Netgear routers have been found with a series of security vulnerabilities detected by Microsoft which have the potential to compromise the data and other security layers of the Netgear router systems.
Critical Netgear security vulnerabilities:
Cybersecurity researcher Jonathan Bar Or, who is a part of the Microsoft 2365 Defender Research, was responsible for finding the Netgear router vulnerabilities.
According to the Microsoft research, three security vulnerabilities were found to have affected the Netgear DGN-2200v1 series routers which were operating on firmware version 22.214.171.124. The security holes had the potential to let malicious entities get access to any device’s internal systems.
The research was able to detect the vulnerabilities after observing peculiar patterns in the router’s management port. While communication was protected with TLS encryption, it was still flagged as an anomaly when machine learning models were applied.
Further research of these peculiar patterns revealed three HTTPs authentication flaws within the Netgear routers.
Microsoft detailing three critical bugs:
The first security vulnerability had the potential to allow the research team to get access to any page on a device. What is even more concerning is that some of these pages needed authentication to get access to.

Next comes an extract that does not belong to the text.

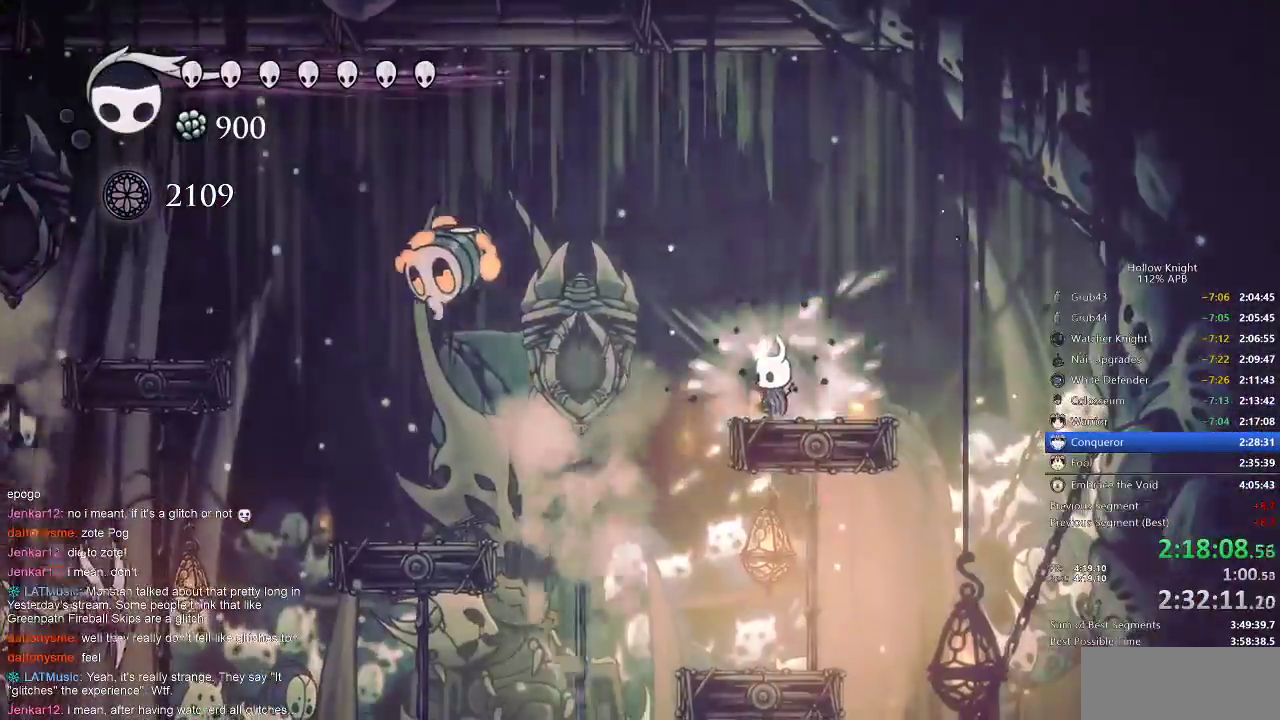
{"keys": ["jump", "left", "nail"], "events": [[217, "left", "down"], [383, "jump", "down"]]}
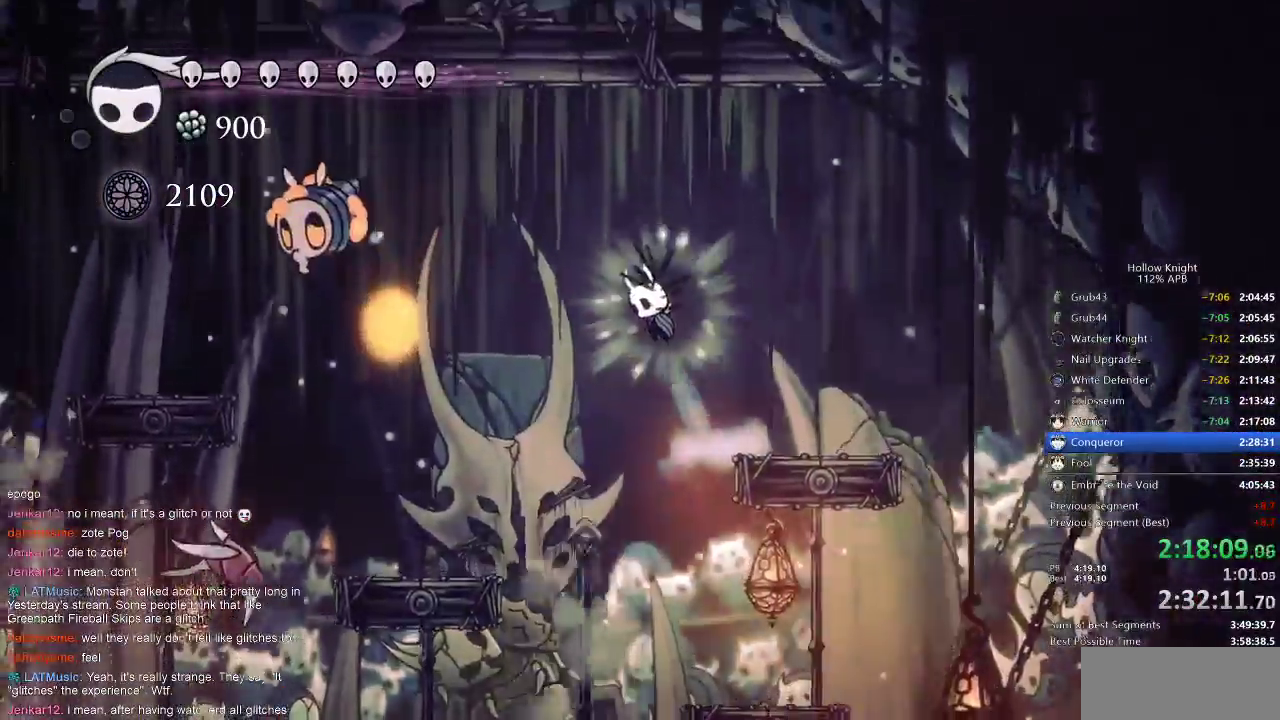
{"keys": ["left", "nail"], "events": [[267, "jump", "up"]]}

This was made possible by appending GET variables in requests within substrings, thereby allowing a full authentication bypass.
The second security bug that was found allowed attackers side-channel attacks on the devices. This was found as a consequence of improper verification of users via HTTP headers.
The third vulnerability utilized the prior authentication bypass bug to extract the router’s configuration restore a file that was encrypted using a constant key, “NtgrBak,” allowing remote attackers to decrypt and extract stored secrets.
After the research, the Microsoft Security Vulnerability Research program saw to it that Netgear was made aware of these critical security vulnerabilities
The Netgear security vulnerabilities were subsequently patched up and addressed in security advisory in December.
The bugs have been assigned as PSV-2020-0363, PSV-2020-0364, and PSV-2020-0365 and have been issued CVSS severity scores of between 7.1 and 9.4, rating them as critical.
It is recommended for Netgear users that they install the latest version of the firmware available for the routers.